While the Sixers managed to acquire Butler without giving away Markelle Fultz, the trade suggests Brand didn’t want to wait for Fultz to become the third star the Sixers hoped he could eventually become when they drafted him No. 1 overall. 

Fultz has made 29 percent of his jump shots and 62.1 percent of his free throws in the Sixers’ first 13 games. His shot looks better than the hesitant, broken version that marred his rookie season, but that’s not saying much. He has a long way to go before he’s a valuable NBA starter, let alone a star.

 

Saric and Covington are both good NBA players. Though Saric started the season in a slump, his toughness and grit were huge pieces of the Sixers’ personality. And when he was knocking down perimeter shots at the rate he did last season, the Sixers were tough to stop.

Covington is one of the best perimeter defenders in the NBA. On the 14.8 field goal attempts he’s defended per game, opponents are shooting 35.8 percent. That’s the lowest of any player defending at least 13 shots per game by a wide margin. He was often maligned in Philadelphia, but his three-point shooting and defense were integral to the team. When Covington played well, the Sixers usually won.
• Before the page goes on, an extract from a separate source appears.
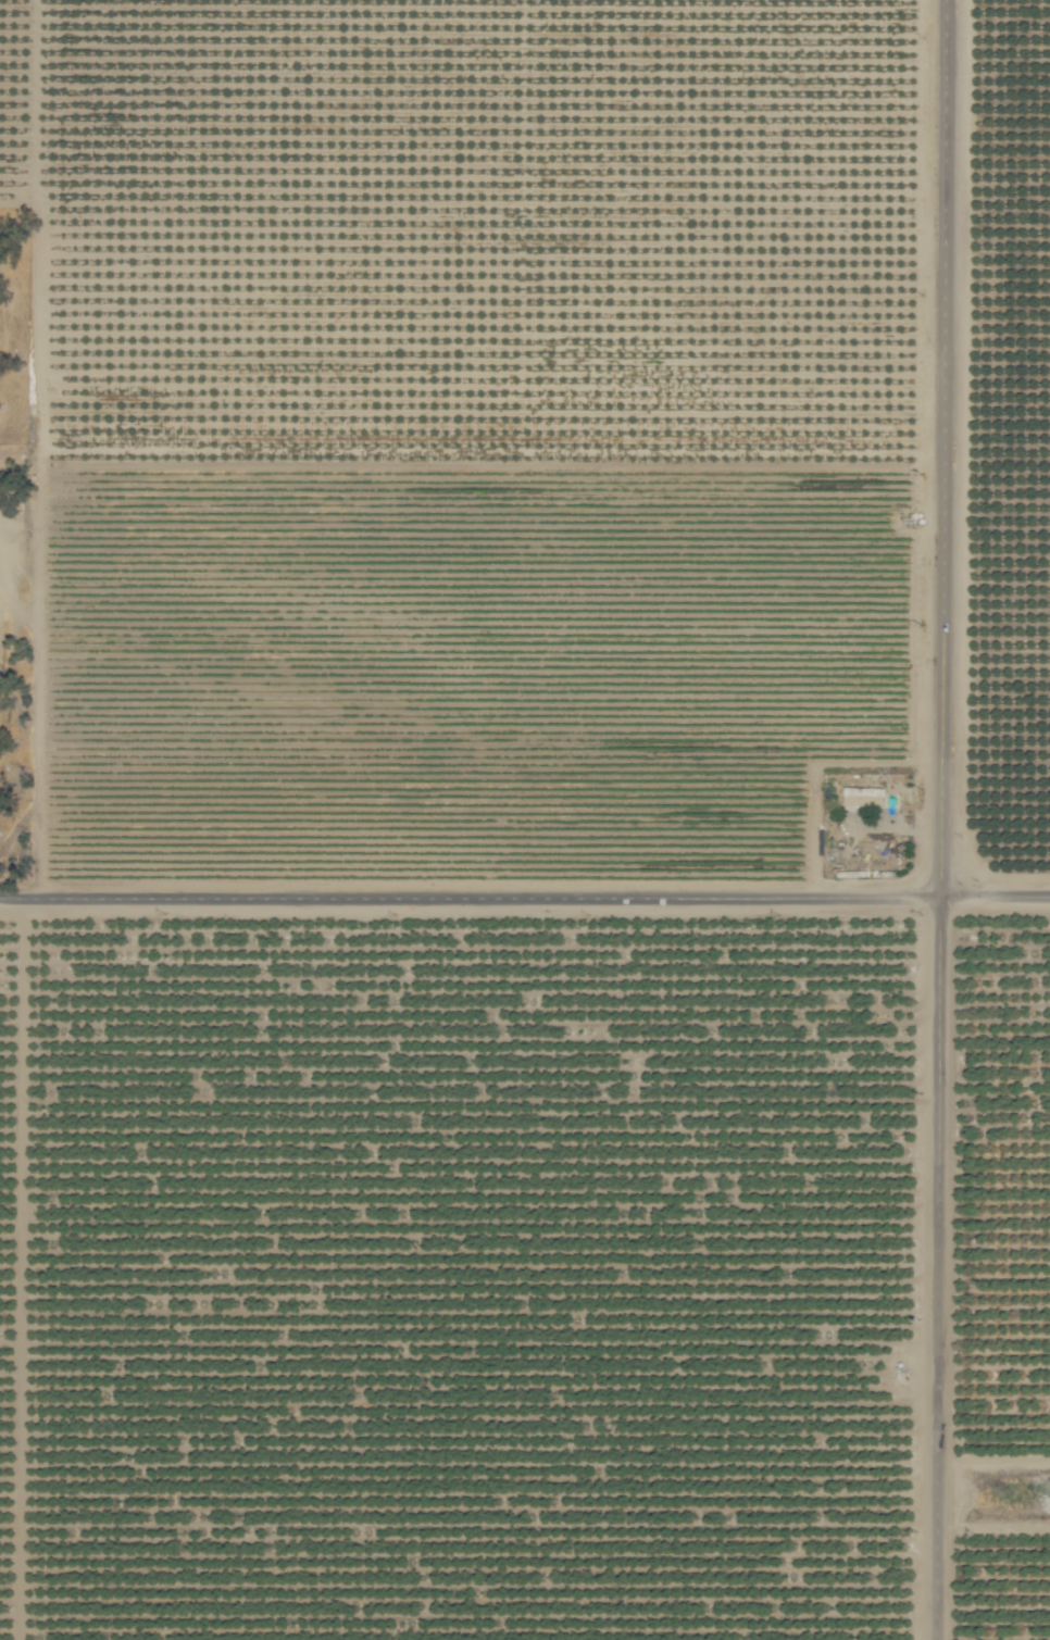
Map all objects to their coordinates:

Butler, however, is a bona fide star, a four-time All-Star and one of the best two-way players in basketball. 

If the Sixers didn’t land Butler, there weren’t many other realistic, big-name options. It didn’t seem likely that Kawhi Leonard, Klay Thompson or Kevin Durant were coming to Philadelphia in free agency. After the Sixers struck out on Leonard and LeBron James this offseason, Brand was determined to get a third piece to complement Simmons and Embiid, who is quickly emerging as an MVP candidate. 

The fit may not be perfect, but Brand, less than a month into his first season as an NBA GM, got the third star the Sixers have been searching for.

On draft night, Brett Brown famously said, “We are star hunting, or we are star developing. That’s how you win a championship.”

Though the star developing part isn’t over, it’s clearly taken a back seat. Brand was hunting for a star — he wasn’t willing to wait and see if one eventually blossomed from within.